### The task
Count the lines in the data below that include the word "size", then state the total and nothing besides.

------ Input ------

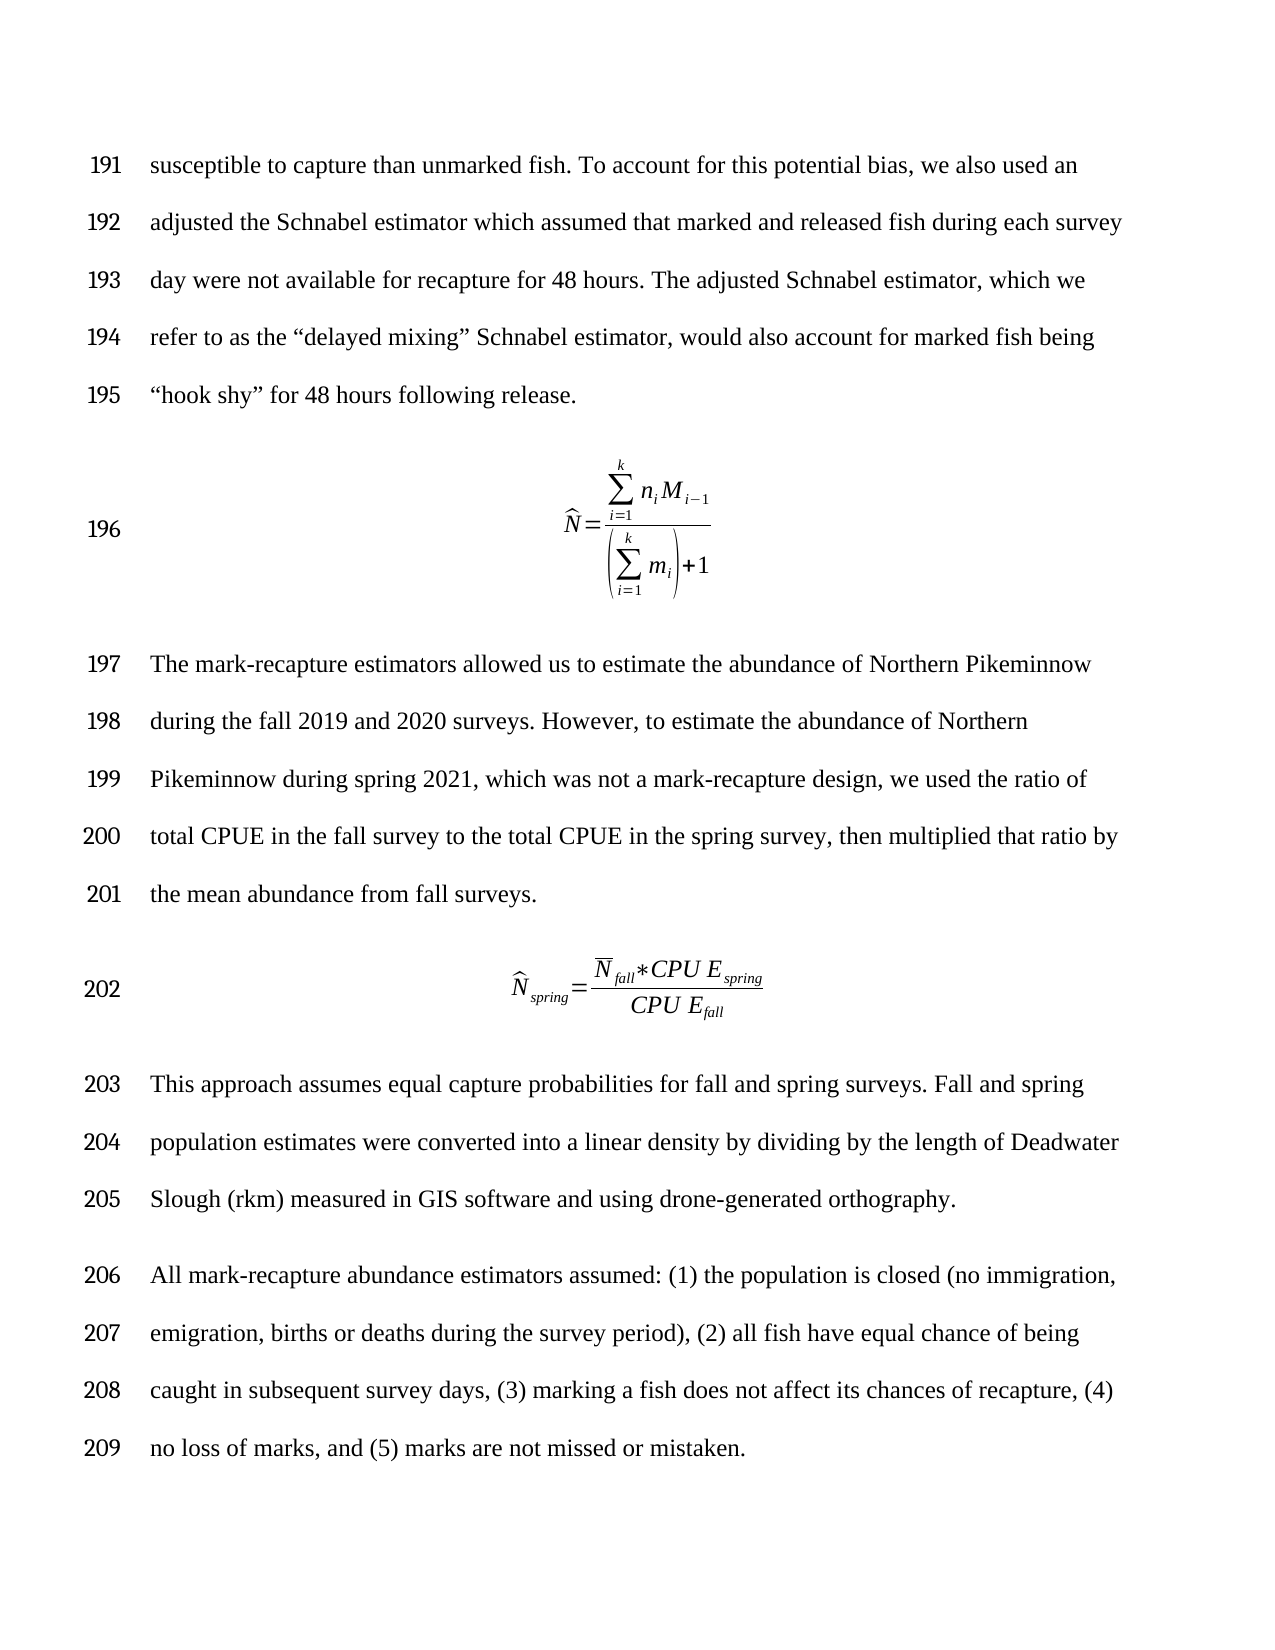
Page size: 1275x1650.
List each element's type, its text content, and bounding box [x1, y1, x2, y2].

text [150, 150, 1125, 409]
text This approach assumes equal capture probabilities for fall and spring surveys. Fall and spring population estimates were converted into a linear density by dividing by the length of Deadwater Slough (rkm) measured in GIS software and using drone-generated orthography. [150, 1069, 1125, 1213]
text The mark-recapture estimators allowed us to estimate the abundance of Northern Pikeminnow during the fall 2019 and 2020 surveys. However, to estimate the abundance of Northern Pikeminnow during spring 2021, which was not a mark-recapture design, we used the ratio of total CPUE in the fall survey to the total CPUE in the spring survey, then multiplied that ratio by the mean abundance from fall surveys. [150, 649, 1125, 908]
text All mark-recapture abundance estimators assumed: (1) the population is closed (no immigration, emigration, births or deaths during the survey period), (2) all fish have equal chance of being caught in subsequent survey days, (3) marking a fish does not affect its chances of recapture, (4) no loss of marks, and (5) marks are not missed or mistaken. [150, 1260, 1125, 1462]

------
------ Input ------

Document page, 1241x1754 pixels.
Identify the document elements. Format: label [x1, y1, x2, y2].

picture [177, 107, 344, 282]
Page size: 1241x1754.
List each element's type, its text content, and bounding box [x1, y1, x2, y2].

------

### Response to this task
2